Another improvement is to give CMS and stakeholders the ability to “tailor programs and policies in post-acute care settings based on needs and disparities as appropriate,” the blog post said.
However, McIver cautioned that there remain gaps in data availability and quality. Chief among them is that data are often collected in an inconsistent way that isn’t aligned to any standard.
There are also incomplete data on health equity elements that could curb using them to drive new healthcare decisions.
Part of the issue is that data are not being collected according to standards already adopted by HHS. CMS is going to prioritize the collection of “new health equity elements across CMS programs to fill existing gaps,” the agency said.
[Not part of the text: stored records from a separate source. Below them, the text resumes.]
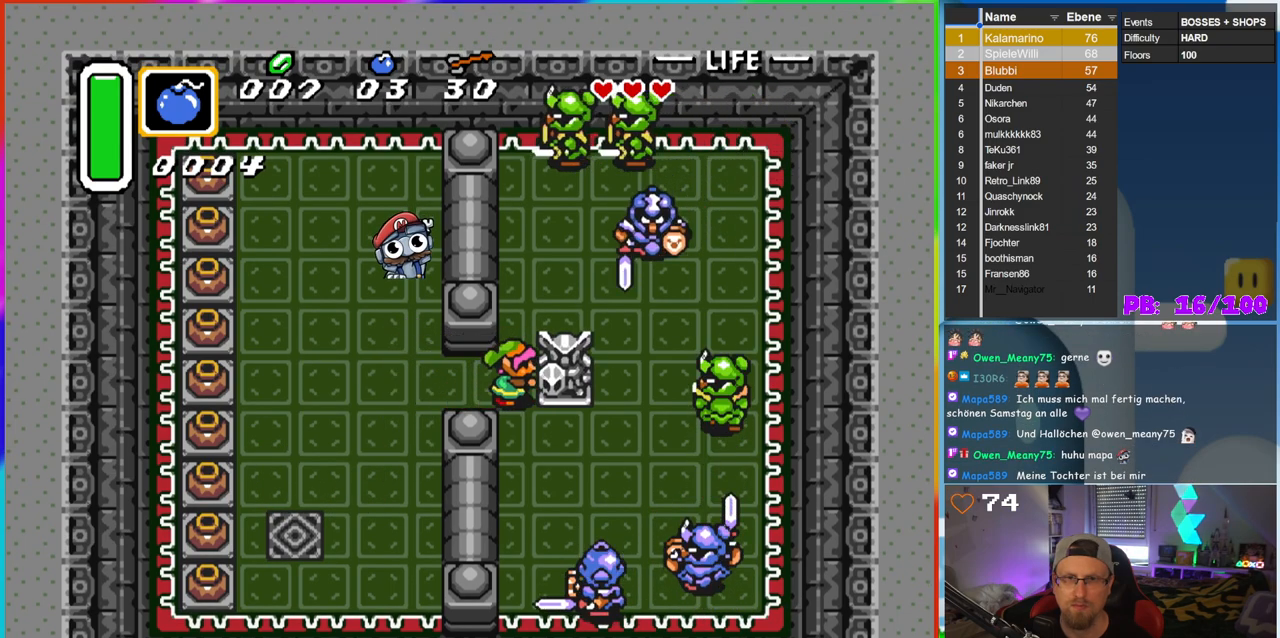
{"buttons": ["DPAD_LEFT"], "events": [[167, "DPAD_RIGHT", "up"], [167, "DPAD_UP", "down"], [200, "DPAD_LEFT", "down"], [200, "DPAD_UP", "up"]]}
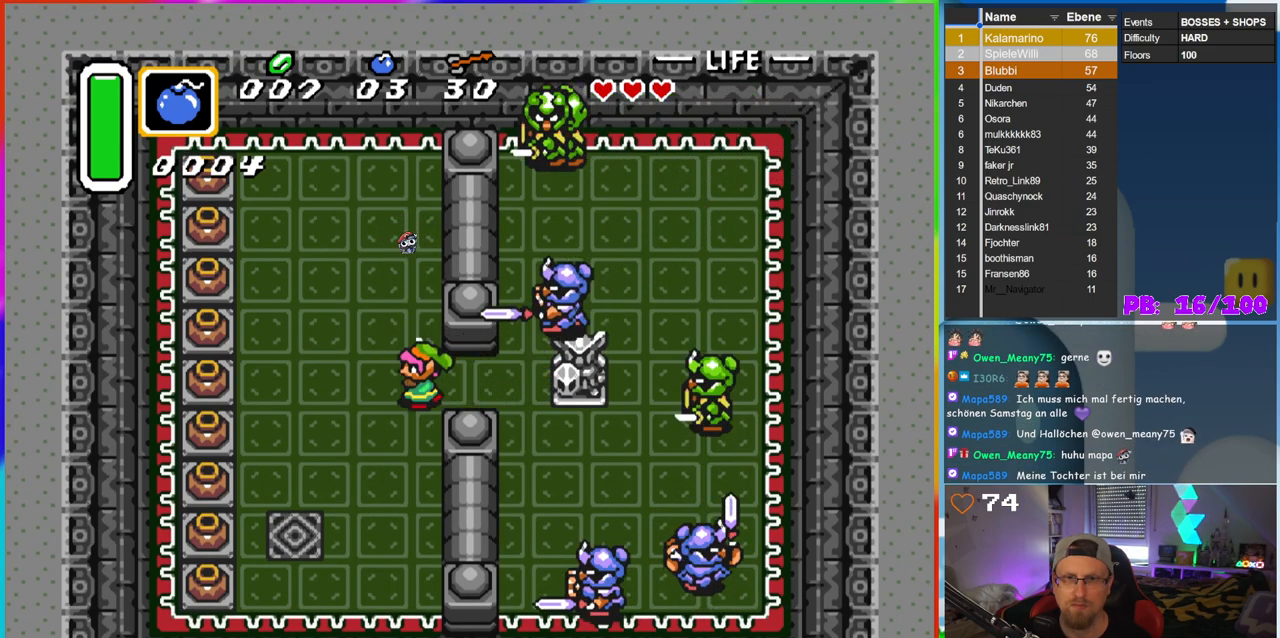
{"buttons": ["B", "DPAD_LEFT"], "events": [[33, "B", "down"]]}
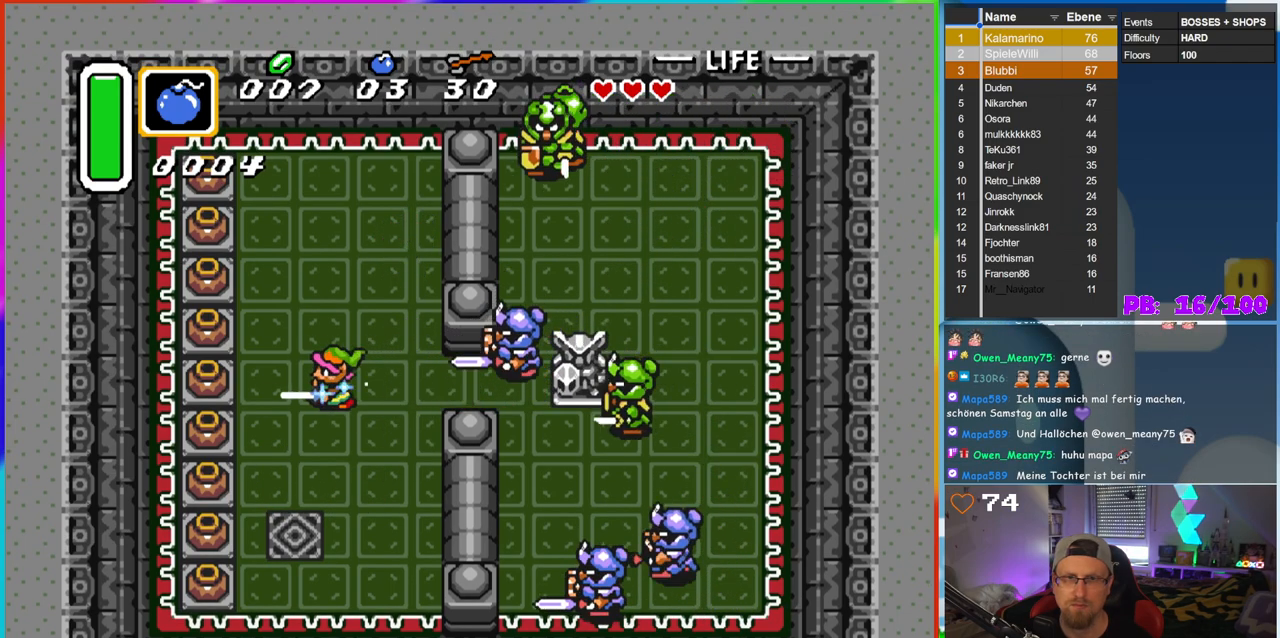
{"buttons": ["B", "DPAD_UP"], "events": [[150, "DPAD_LEFT", "up"], [150, "DPAD_UP", "down"], [267, "DPAD_UP", "up"], [483, "DPAD_UP", "down"]]}
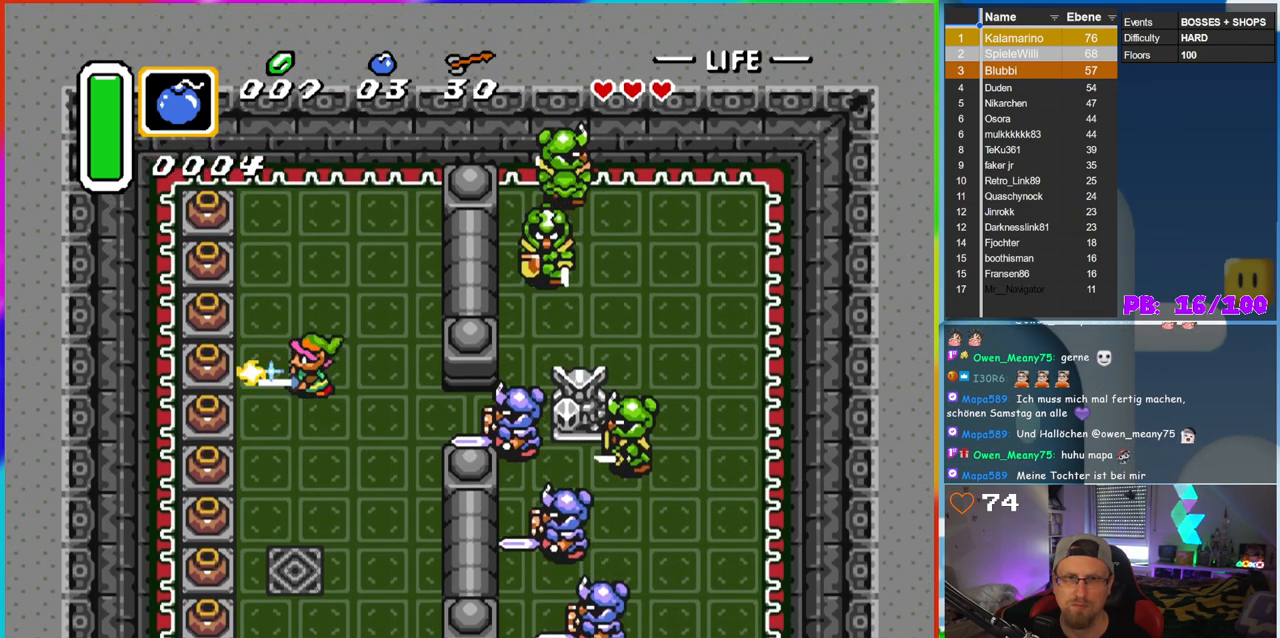
{"buttons": ["DPAD_RIGHT"], "events": [[50, "DPAD_RIGHT", "down"], [100, "DPAD_UP", "up"], [450, "B", "up"]]}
It also will gradually implement scores on health equity as well as offer new data insights the “public can use to drive action,” the blog said.
So far, the agency has taken initial steps to address equity. Back in August, CMS approved a set of screening measures for hospitals to meet to identify SDOH in patients.
CMS also solicited comments on how to include equity measures in star ratings for Medicare Advantage and Part D plans.
The Center for Medicare and Medicaid Innovation created a requirement in its ACO REACH payment model, which goes into effect in January, for participants to craft an equity plan that includes data collection.
“CMS will remain committed to health equity data collection efforts, and CMS anticipates that these efforts will help those who are collecting and using data in their own work,” McIver wrote.